Education, Paul Lundeen

The CEA roadblock to accelerating Colorado education

Around Colorado, Olivia, Lucas and the high school Class of ’32 are being born into a world with a chaotic future. Communities worldwide are accelerating their children onto an educational freeway. If we leave our schools on surface streets or get lost on an endless frontage road, these fast-tracked competitors will leave young Coloradans behind.

We must move past the slow-lane school system and build on-ramps and expressways to get our children up to speed.

One of the most powerful accelerators we can offer children is a great teacher. In 2010, a bipartisan consensus of leaders took on the challenge. They responded to the educational imperative by building an on-ramp for educator effectiveness, commonly called Senate Bill 191. As a good-faith effort to improve educator quality, the Educator Effectiveness Act earned support from parents, educators, and business leaders across Colorado.

Now, just as schools and teachers are getting up to speed, the Colorado Education Association wants to drop a concrete roadblock in the middle of the on-ramp.

CEA leaders want us to slow down, back up, and return to a bureaucratic maze of rules that shield low-performing educators from accountability.

Specifically, the CEA has filed suit to block a provision of the law known as “mutual consent.” The old practice of forced placement can assign a weak-performing teacher to a school over the objections of the principal and leadership team – often displacing an effective teacher with less seniority.

Under the new provision a teacher can only be placed in a new assignment after a team of administrators and teachers at the receiving school agrees.

CEA’s lawsuit seeks to grant unilateral veto power to ineffective teachers and the union that defends them. Slashing the provision would render SB191 powerless.
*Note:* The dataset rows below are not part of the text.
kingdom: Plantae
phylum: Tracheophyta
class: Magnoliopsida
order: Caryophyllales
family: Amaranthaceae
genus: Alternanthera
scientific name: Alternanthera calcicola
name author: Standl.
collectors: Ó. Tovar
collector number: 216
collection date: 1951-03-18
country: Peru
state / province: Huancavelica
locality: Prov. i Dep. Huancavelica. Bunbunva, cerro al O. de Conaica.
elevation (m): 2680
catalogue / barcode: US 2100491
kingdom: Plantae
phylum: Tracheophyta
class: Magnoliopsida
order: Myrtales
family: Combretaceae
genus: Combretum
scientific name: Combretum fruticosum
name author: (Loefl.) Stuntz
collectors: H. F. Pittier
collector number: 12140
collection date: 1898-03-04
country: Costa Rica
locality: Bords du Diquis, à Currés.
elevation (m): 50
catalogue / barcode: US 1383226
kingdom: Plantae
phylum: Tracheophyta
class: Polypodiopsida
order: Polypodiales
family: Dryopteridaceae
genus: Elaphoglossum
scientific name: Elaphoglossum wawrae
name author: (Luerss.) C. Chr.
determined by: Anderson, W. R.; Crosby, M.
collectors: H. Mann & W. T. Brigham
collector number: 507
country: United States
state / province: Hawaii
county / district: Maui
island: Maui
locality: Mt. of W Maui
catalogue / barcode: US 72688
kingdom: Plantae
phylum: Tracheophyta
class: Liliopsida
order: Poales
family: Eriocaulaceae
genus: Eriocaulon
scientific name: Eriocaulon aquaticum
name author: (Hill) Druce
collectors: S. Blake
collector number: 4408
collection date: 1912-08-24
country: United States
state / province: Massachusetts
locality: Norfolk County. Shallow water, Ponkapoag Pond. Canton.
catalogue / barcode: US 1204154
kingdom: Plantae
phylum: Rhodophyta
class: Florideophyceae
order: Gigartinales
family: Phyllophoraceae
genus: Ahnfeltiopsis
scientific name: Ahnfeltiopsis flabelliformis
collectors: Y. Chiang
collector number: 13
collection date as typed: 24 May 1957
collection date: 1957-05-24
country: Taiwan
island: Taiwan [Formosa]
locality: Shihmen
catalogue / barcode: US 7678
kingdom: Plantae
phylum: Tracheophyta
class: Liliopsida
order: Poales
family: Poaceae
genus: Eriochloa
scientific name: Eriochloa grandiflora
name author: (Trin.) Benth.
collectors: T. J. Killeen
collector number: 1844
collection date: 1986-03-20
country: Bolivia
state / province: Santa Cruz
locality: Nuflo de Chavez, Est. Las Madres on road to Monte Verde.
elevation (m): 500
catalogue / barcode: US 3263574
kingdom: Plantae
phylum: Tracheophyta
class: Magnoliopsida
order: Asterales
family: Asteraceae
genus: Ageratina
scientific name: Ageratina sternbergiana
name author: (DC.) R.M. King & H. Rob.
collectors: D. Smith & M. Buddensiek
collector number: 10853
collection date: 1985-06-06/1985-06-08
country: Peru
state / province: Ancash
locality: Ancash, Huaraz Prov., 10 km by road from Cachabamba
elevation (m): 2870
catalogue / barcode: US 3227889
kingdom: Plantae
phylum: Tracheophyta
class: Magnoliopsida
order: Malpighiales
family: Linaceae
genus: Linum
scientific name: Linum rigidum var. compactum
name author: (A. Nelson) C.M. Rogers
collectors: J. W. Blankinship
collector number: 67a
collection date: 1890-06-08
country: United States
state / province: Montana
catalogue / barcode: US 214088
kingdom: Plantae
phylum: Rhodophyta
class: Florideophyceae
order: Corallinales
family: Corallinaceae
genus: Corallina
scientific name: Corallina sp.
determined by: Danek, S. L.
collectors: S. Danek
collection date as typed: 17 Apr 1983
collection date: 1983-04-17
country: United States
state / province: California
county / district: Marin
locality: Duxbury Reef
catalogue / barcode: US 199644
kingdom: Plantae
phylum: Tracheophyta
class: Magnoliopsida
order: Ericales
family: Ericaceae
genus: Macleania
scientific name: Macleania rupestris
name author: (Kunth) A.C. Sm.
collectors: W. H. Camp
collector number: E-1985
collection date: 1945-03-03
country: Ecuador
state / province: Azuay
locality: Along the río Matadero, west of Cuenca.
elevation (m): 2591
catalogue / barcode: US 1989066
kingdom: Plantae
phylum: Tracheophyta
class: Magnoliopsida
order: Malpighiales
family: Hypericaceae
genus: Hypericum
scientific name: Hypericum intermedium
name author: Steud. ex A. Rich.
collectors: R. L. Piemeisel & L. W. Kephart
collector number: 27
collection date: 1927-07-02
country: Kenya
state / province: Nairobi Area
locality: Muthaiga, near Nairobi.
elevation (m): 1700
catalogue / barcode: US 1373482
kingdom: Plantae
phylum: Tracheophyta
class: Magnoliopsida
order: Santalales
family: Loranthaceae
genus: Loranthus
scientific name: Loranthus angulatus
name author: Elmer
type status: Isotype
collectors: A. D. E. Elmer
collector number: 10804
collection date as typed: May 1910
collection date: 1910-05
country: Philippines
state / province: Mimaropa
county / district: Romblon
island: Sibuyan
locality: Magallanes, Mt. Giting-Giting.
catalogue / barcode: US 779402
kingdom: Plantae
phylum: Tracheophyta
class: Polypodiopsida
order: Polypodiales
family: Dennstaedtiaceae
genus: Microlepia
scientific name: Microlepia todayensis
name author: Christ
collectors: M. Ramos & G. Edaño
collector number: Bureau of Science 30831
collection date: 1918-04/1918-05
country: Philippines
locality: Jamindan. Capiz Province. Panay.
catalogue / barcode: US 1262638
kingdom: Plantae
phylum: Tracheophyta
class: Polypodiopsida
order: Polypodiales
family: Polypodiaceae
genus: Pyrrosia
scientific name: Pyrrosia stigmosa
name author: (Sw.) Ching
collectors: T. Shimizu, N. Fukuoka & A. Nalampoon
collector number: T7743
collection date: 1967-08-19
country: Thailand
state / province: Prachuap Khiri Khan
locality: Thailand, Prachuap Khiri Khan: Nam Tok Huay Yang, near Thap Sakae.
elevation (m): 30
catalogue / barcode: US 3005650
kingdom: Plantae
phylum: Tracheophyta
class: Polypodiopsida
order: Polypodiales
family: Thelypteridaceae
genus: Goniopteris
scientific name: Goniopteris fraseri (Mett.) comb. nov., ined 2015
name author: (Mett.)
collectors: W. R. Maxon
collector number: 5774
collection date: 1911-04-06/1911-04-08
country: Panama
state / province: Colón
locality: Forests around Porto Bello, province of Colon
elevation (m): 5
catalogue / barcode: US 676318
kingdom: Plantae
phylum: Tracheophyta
If schools can be forced to accept incompatible teachers over principals’ objections, then why even track teacher performance? If teachers cannot be held accountable, then principals, schools, and districts all have an automatic excuse for unsatisfactory results.

Districts, schools, and educators across Colorado have invested enormous resources in navigating the transition to new accountability standards under SB191. Many districts have mothballed older evaluation systems to make way for online, standards-based rubrics for teacher performance. New systems incorporate student performance data and raise the bar for educator effectiveness.

By the time Olivia and Lucas graduate in 2032, they will have had dozens of unique educators guide their academic journey. The main purpose of SB191 is to assure parents that more and more of those teachers will be highly effective, and that their ineffective counterparts will improve or leave the classroom.

CEA instead ought to honor the example of the teachers at Evans Elementary, a school in the district I represent.

As part of the innovation initiative in Falcon District 49, teachers at Evans decided to forego seniority-based protections and voluntarily laid down their tenured status. In exchange they gained the chance to be part of a school judged on outcomes, not inputs. These teachers serve a disproportionately at-risk and mobile population, yet those very students excel at a rigorous International Baccalaureate curriculum.

Across town, Centennial Elementary has helped 90 percent of its third-graders reach the critical mark of reading proficiency, though a similar share of its students come from low-income families. Centennial belongs to Harrison District 2, which years ago leaped ahead of SB191 with cutting-edge teacher performance pay.

Both examples represent uses of public funds that are responsive to families seeking the best possible educational outcomes. They point the way to many more on-ramps that can guide students onto expressways that accelerate learning.

Let’s reject the CEA roadblocks and join the teachers at Evans, Centennial, and around Colorado who are leading students on a freeway to the future. We owe it to Olivia, Lucas, and the thousands of other young Coloradans who depend on our schools to keep pace with the world.